Aim 1 tests the hypothesis that CA/CPR potently induces CKD via a soluble factor from the heart. CA/CPR will be performed in mice with deletion of cardiac CSRP3, and CSRP3 will be administered to mice with deletion of cardiac CSRP3 to recapitulate the wild-type injury. Renal fibrosis glomerular filtration rate and urine protein will be quantified.
Aim 2 tests the hypothesis that functional endocytosis via the tubular epithelial receptor megalin is required for development of CA/CPR-induced renal fibrosis. CA/CPR will be performed in mice with conditional, proximal tubular-specific deletion of megalin (and littermate controls). 7 weeks later mice will be tested for chronic kidney disease, quantifying fibrosis, glomerular filtration rate, and urine protein.

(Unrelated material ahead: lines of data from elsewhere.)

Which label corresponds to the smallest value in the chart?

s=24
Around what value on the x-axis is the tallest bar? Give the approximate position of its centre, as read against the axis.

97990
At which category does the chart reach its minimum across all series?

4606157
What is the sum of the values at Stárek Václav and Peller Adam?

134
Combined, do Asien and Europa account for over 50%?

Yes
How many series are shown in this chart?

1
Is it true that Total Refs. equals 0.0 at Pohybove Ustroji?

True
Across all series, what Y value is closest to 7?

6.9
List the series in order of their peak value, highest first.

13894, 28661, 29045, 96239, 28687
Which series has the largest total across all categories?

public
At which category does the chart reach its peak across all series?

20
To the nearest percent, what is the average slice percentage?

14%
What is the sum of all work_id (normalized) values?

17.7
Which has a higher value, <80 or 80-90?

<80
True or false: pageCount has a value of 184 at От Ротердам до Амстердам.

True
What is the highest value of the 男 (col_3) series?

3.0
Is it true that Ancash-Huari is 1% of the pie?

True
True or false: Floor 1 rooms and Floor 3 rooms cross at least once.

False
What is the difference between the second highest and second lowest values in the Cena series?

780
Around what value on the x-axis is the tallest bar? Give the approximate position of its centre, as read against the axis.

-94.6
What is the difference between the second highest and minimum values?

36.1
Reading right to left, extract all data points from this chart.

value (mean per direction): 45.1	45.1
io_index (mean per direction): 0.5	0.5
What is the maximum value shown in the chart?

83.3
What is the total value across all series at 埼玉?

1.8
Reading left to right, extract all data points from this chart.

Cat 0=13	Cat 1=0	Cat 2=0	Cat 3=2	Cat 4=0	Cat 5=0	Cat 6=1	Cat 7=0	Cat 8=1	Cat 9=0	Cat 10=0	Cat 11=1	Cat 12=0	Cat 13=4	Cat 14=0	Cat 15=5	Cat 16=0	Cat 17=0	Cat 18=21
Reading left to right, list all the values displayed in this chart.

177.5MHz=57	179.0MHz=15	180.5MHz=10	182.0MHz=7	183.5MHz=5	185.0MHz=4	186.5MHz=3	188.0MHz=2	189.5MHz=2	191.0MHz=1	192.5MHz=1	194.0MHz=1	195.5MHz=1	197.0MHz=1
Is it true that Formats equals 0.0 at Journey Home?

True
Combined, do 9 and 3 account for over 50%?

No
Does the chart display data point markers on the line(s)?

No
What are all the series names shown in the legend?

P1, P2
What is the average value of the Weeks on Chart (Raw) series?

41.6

Aim 3 tests the hypothesis that CSRP3 translocates to the tubular epithelial cell nucleus and induces Wnt effector genes. Tubular epithelial cells will be exposed to CSRP3, and a Wnt-effector reporter system and immunoblotting and immunohistochemistry used to determine Wnt effector transcription, and localize CSRP3. Methods: Murine CA/CPR will be employed in aim 1 and aim 2. Briefly, under isoflurane anesthesia, cardiac arrest is induced with potassium chloride and resuscitated 8 min later with chest compressions and epinephrine, analogous to resuscitation of cardiac arrest in humans. Preliminary data indicate that 7 weeks after CA/CPR, there is robust induction of renal fibrosis and reduction in glomerular filtration rate.
Aim 1 employs mice with inducible deletion of cardiac CSRP3.
Aim 2 will use 2 strains of mice with deletion of proximal tubular megalin, one with mosaic and lifelong deletion, and the second with inducible, complete deletion of megalin. CA/CPR and recombinant CSRP3 administration will be employed in these two strains to test the involvement of megalin.
Aim 3 will be conducted in vitro, using immortalized human tubular epithelial cells (the HK2 line). Cells will be transfected with a Wnt reporter system (TOPFlash) which yields fluorescence proportional to transcription of Wnt effector genes. TOPFlash will be used to test the effect of recombinant CSRP3 administration in cells with lentiviral-mediated megalin interference. To test whether CSRP3 undergoes nuclear localization, immunohistochemistry will be used. This study is derived from clinical observation that acute cardiorenal syndrome increases risk of chronic kidney disease. The model employed, murine CA/CPR, is uniquely translational among models of acute disease causing chronic renal insufficiency. Our study evaluates a novel mechanism by which cardiac disease causes renal disease. We test intervention in this mechanism for which an FDA-approved medication which could be applied in humans is available, should clinical study corroborate our basic science findings. Veterans suffer from greatly elevated risk of cardiovascular disease, chronic kidney injury, and cardiorenal syndrome. This study tests a novel mechanism connecting cardiovascular disease and chronic kidney disease; therapy derived from this study could therefore reduce the burden of chronic kidney disease on US military veterans.
The most common cause of hospitalization for veterans, cardiovascular disease, frequently injures the kidneys. Recent studies show that veterans who develop kidney injury during a hospital stay are at high risk of developing chronic kidney disease, which can require lifelong dialysis or transplant. Animal studies demonstrate that acute kidney injury causes kidney cells to produce fibrous proteins, and the resulting ?scar-like? tissue impairs kidney function, leading to chronic kidney disease. How cardiovascular disease induces this scar formation is unknown. We have developed unique methods to study the connection between acute cardiovascular disease and chronic kidney disease, and we will test the hypothesis that a protein released from injured heart causes kidney cells to produce fibrous protein, initiating chronic kidney disease. By understanding this critical heart-kidney link, we hope to eventually design therapy that will prevent chronic kidney disease in patients who suffer cardiovascular disease.